Выдра кивнул, не отрывая взгляда от лепешек. Быстро перевернул их, – к моему удивлению они без масла не прилипли намертво к сковороде, а вполне легко отделились. Только корочка имела непривычный стеклянистый вид.
Сдвинув сковороду на край печи, Выдра на мгновение выскочил на улицу. Возвратился с куском замороженного сырого мяса. Медвежьего.
Молниеносно настрогал кусок тонкими стружками, получившуюся горку щедро посыпал солью и перцем. Рядом положил на дощечку снятые со сковороды лепешки. Разлил чёрный чай по жестяным чашкам.
Мороженое мясо таяло прямо во рту, вкус был странный, но интересный. А уж заедать его горячей лепешкой было вообще блаженством. Я и забыла, когда так вкусно ела в последний раз.

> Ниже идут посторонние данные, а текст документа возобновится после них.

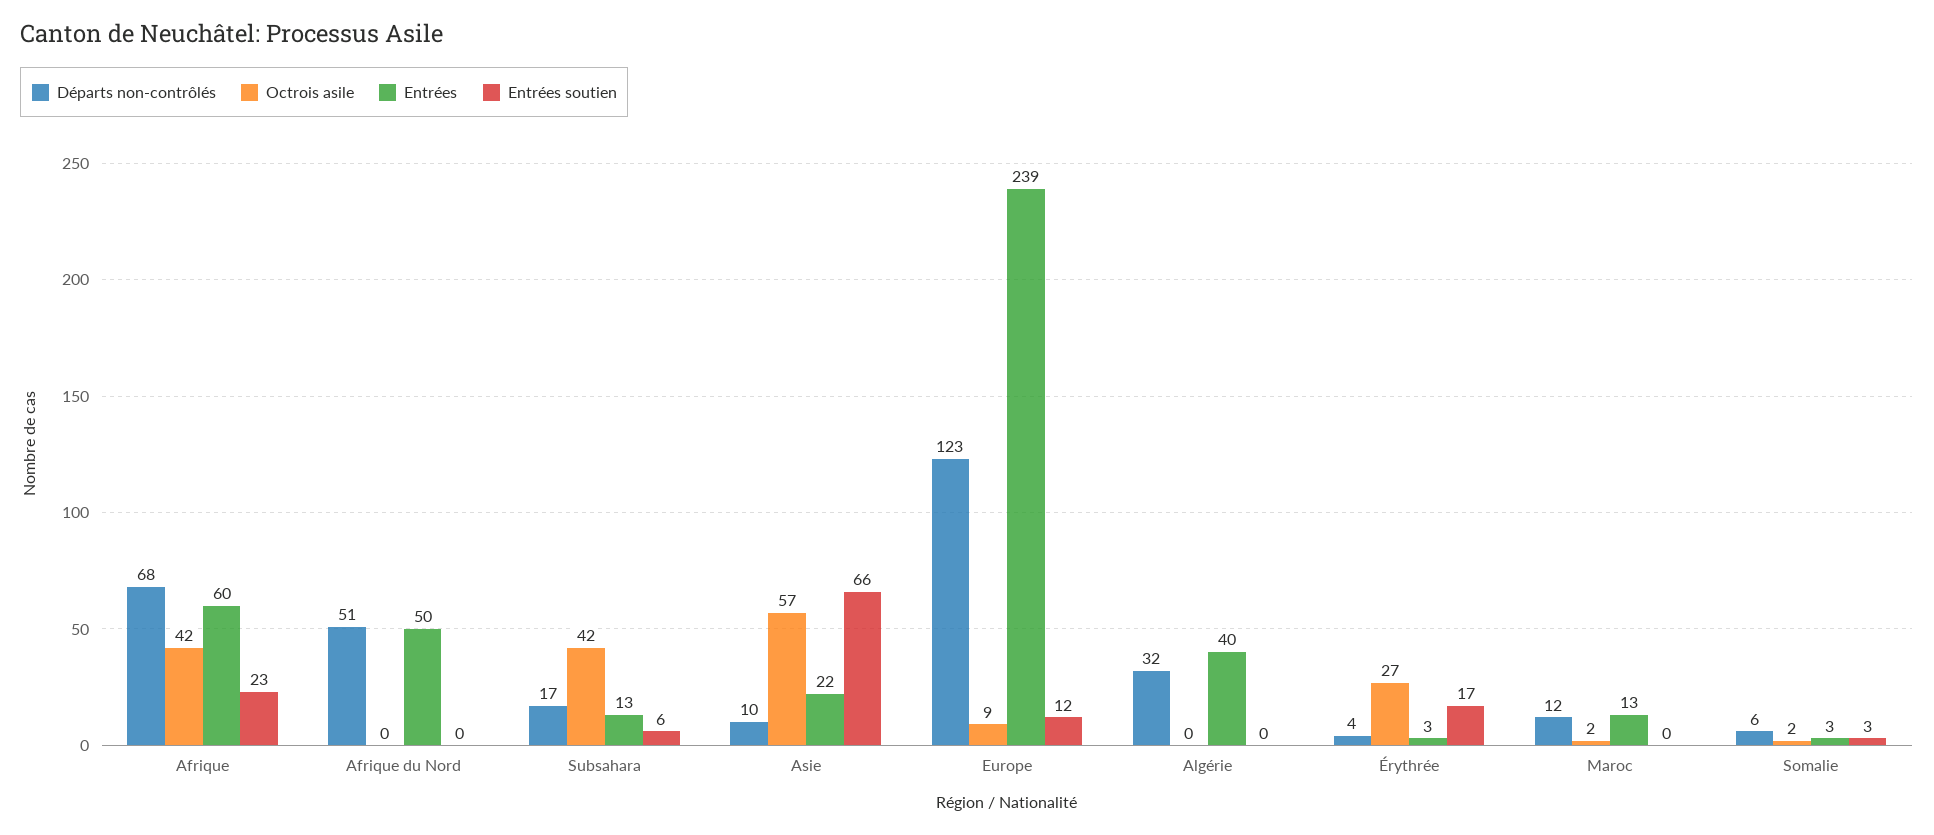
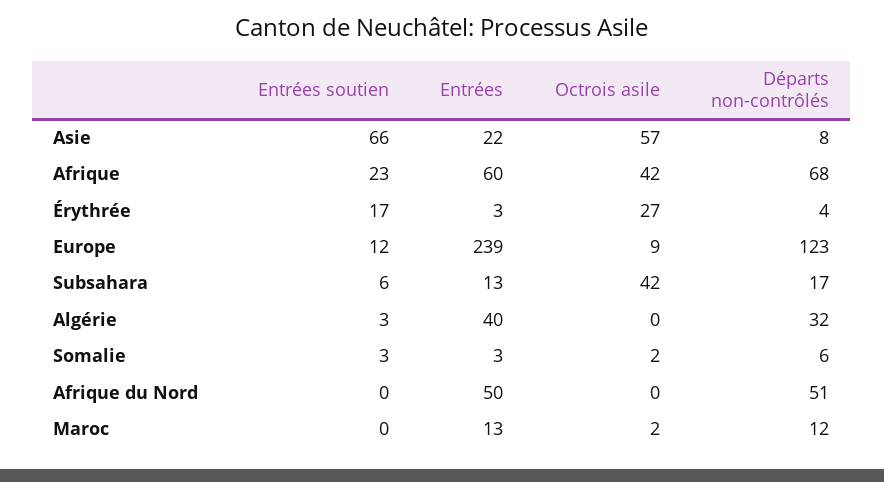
Départs non-contrôlés, Asie: 10 -> 8
Entrées soutien, Algérie: 0 -> 3

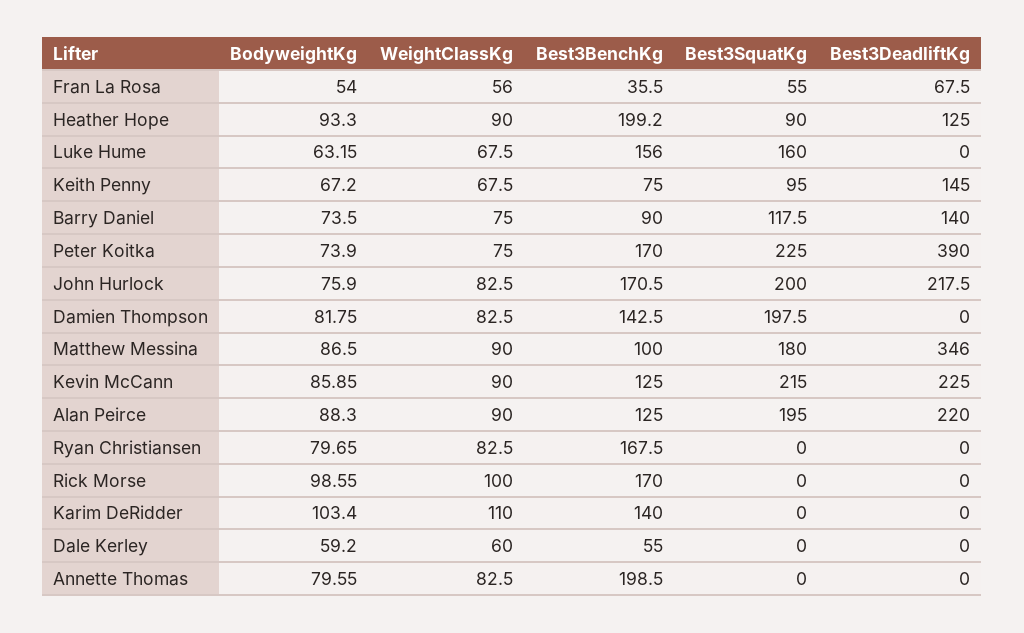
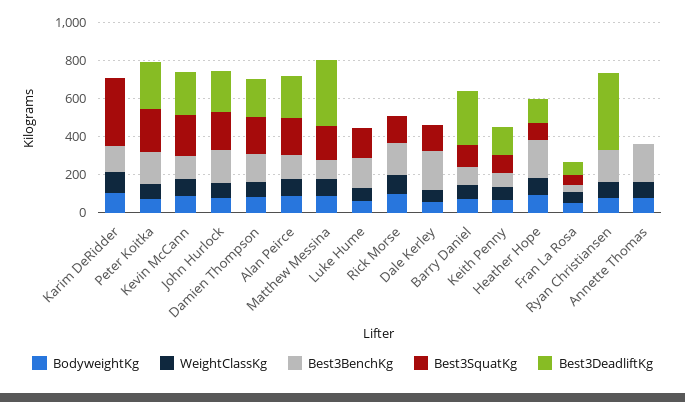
Best3DeadliftKg, Barry Daniel: 140 -> 300
Best3DeadliftKg, Peter Koitka: 390 -> 250
Best3DeadliftKg, Damien Thompson: 0 -> 200
Best3DeadliftKg, Ryan Christiansen: 0 -> 400
Best3SquatKg, Rick Morse: 0 -> 150
Best3SquatKg, Karim DeRidder: 0 -> 350
Best3BenchKg, Dale Kerley: 55 -> 200
Best3SquatKg, Dale Kerley: 0 -> 150

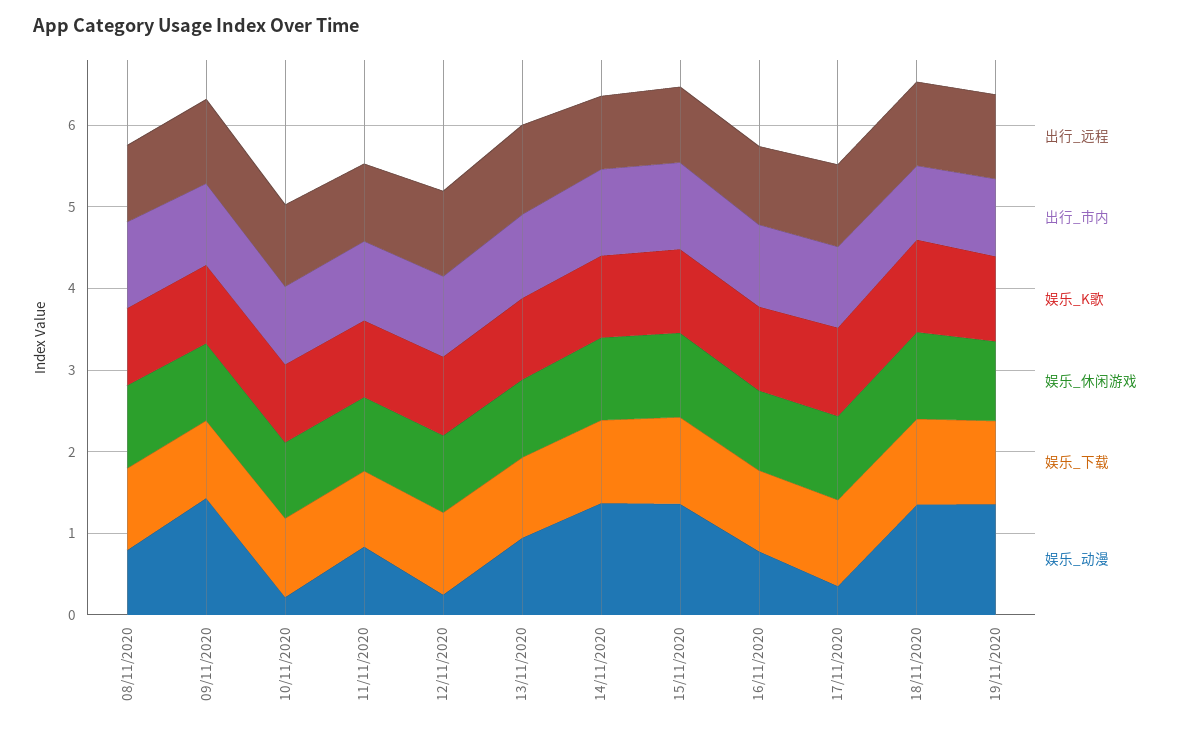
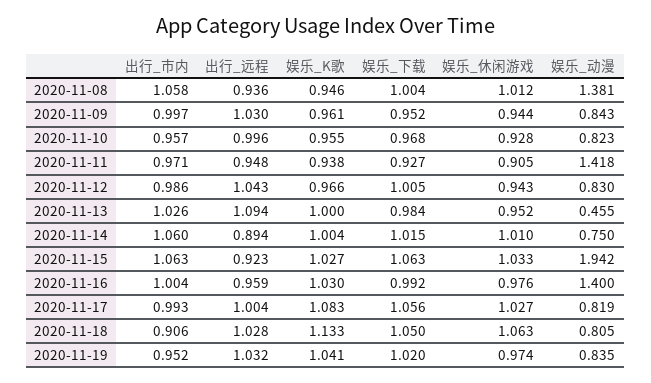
娱乐_动漫, 08/11/2020: 0.8 -> 1.381
娱乐_动漫, 09/11/2020: 1.4 -> 0.843
娱乐_动漫, 10/11/2020: 0.2 -> 0.823
娱乐_动漫, 11/11/2020: 0.8 -> 1.418
娱乐_动漫, 12/11/2020: 0.2 -> 0.83
娱乐_动漫, 13/11/2020: 1 -> 0.455
娱乐_动漫, 14/11/2020: 1.4 -> 0.75
娱乐_动漫, 15/11/2020: 1.4 -> 1.942
娱乐_动漫, 16/11/2020: 0.8 -> 1.4
娱乐_动漫, 17/11/2020: 0.4 -> 0.819
娱乐_动漫, 18/11/2020: 1.4 -> 0.805
娱乐_动漫, 19/11/2020: 1.4 -> 0.835

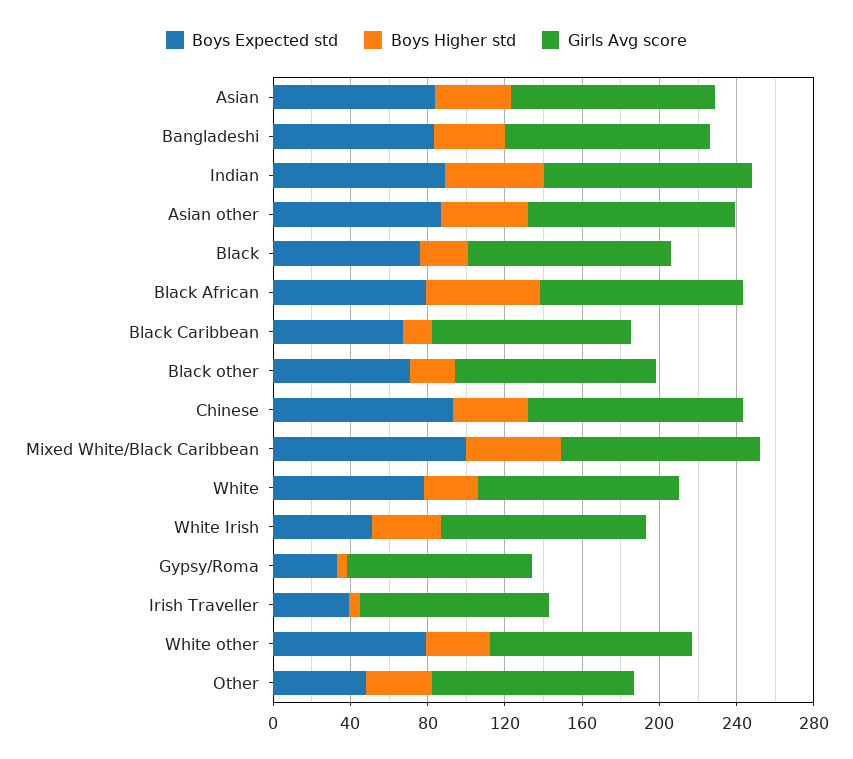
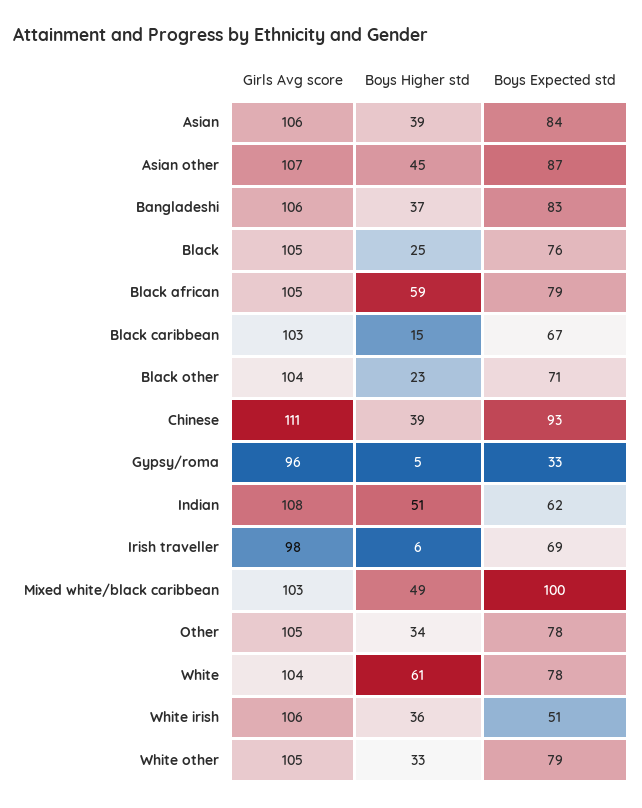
Boys Expected std, Indian: 90 -> 62
Boys Higher std, White: 30 -> 61
Boys Expected std, Irish Traveller: 40 -> 69
Boys Expected std, Other: 50 -> 78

Не заботясь ни о каких правилах приличия, мы наперегонки с Выдрой хватали холодные мясные стружки, чтобы они на столе не растаяли. Ели лепёшки. Запивали крепким чаем.
Всё это было чистым, густым, как сбитые в масло сливки, счастьём, не менее острым, чем счастье ощущения магии в собственном теле. Оно растекалось от кончиков пальцев на ногах до макушки. Вой поднявшегося к ночи ветра за стеной и тепло от печурки делали это счастье ещё острее.